Winter: a season of sabbath



sab·bath

noun

1. a time of rest


If I were to take a poll, I doubt that most would choose winter as their favorite season.

With the new life bursting forth in the warming days of spring, the days filled with activity under the summer sun, and the days of harvest and warmth for the soul that autumn brings, it can leave us to wonder the value of the winter season.


In a society that praises busyness and hustle, a season centered on patience and rest is often viewed as an inconvenience. We no longer live in a world that is tied to the seasons as it once was. We can buy fresh berries in the dead of winter, drive in cars with heated seats, and can be constantly connected with the phones in our hands.

And with all the good that modern conveniences allow for, I believe one of the detriments is that we no longer value seasons of rest from our labor.
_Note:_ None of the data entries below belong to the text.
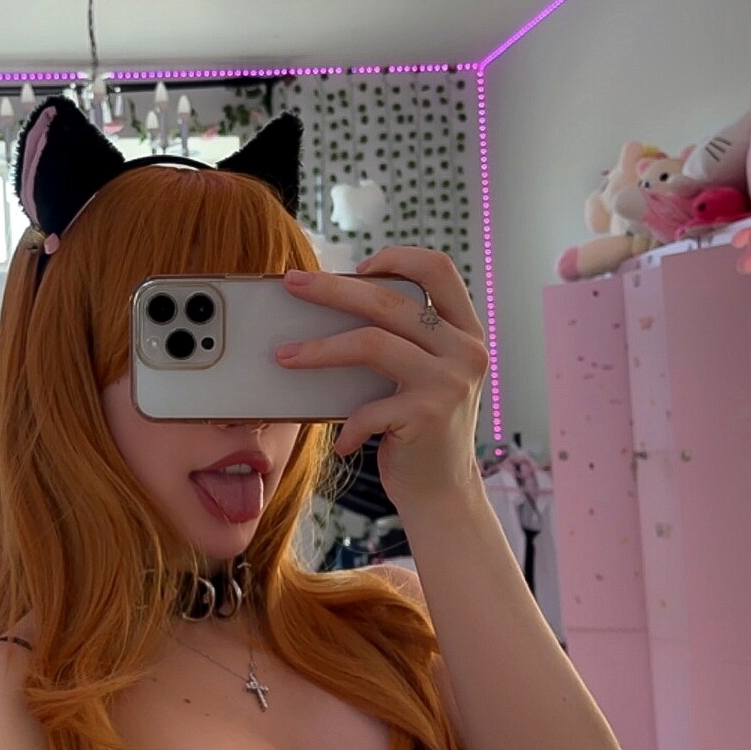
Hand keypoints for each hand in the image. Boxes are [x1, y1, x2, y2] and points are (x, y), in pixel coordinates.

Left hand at [275, 247, 489, 508]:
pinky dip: (348, 426)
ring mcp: (449, 381)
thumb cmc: (421, 428)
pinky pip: (368, 408)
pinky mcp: (428, 415)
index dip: (396, 257)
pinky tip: (342, 442)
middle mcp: (465, 349)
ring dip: (320, 349)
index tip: (357, 267)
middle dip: (333, 289)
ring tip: (285, 356)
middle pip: (389, 300)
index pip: (438, 268)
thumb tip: (332, 308)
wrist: (444, 492)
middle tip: (294, 285)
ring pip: (372, 342)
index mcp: (465, 330)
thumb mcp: (422, 375)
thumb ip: (401, 340)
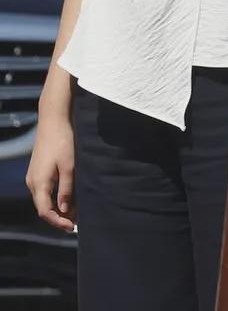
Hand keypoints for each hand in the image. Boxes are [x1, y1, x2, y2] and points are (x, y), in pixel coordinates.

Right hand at [26, 110, 75, 232]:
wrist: (53, 120)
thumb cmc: (62, 141)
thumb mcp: (69, 166)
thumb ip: (66, 189)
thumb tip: (64, 210)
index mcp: (38, 183)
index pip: (45, 211)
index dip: (57, 221)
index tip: (72, 227)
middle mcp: (32, 182)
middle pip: (44, 207)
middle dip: (59, 216)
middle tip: (77, 221)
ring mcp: (34, 176)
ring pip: (44, 199)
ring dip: (58, 206)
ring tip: (75, 210)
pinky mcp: (38, 170)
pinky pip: (45, 190)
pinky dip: (56, 196)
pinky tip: (68, 195)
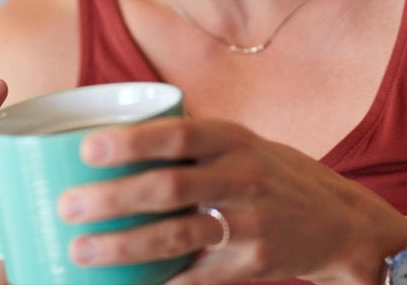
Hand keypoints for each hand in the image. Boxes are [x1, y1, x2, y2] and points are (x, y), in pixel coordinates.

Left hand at [56, 117, 406, 284]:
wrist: (338, 221)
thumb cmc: (269, 175)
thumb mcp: (240, 144)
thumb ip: (188, 144)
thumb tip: (105, 142)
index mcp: (233, 139)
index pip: (178, 136)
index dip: (132, 141)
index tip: (87, 148)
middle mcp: (242, 177)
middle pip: (169, 188)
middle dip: (114, 199)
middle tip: (68, 206)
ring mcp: (249, 223)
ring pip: (177, 236)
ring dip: (124, 246)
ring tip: (81, 250)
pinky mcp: (252, 263)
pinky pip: (196, 278)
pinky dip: (159, 284)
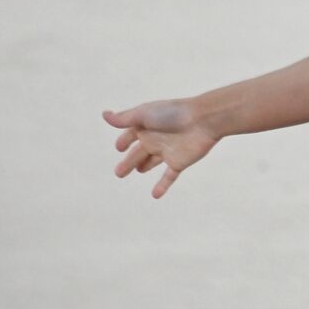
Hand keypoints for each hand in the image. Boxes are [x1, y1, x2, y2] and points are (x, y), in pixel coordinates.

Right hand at [103, 99, 220, 198]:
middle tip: (118, 172)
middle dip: (129, 161)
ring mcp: (167, 151)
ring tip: (138, 170)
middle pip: (138, 152)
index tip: (119, 147)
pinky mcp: (179, 162)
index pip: (131, 135)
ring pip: (152, 161)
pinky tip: (155, 195)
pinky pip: (169, 176)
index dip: (124, 141)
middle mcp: (156, 138)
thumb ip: (124, 118)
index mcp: (146, 126)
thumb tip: (105, 115)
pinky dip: (162, 185)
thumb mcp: (144, 114)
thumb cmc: (173, 113)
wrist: (204, 120)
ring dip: (144, 166)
“Thus the heavens and the earth were finished, and all the host of them. And on the seventh day God finished his work that he had done, and he rested on the seventh day from all his work that he had done. So God blessed the seventh day and made it holy, because on it God rested from all his work that he had done in creation."

-Genesis 2:1-3


In the beginning, when God made the heavens and the earth, he set aside a time to rest. As an infinite, all powerful being God had no true need of rest. So why did he establish a "sabbath", or a day of rest? It was to set an example for his creation to follow.

God knew that on our own, humanity would labor to the point of exhaustion. In His goodness, God accounted for the man's physical, mental, and spiritual limitations and even in His limitlessness, gave us a blue print of the importance of rest.



So as we settle into winter, with the hustle of the holidays and the excitement of the New Year behind us, let us seek to find rest. Let us find time to be still and know that He is God.

Let us wait on the Lord and be strong in the power of His might.


Let us embrace a season that was designed to draw us into living slower and to draw us into sabbath.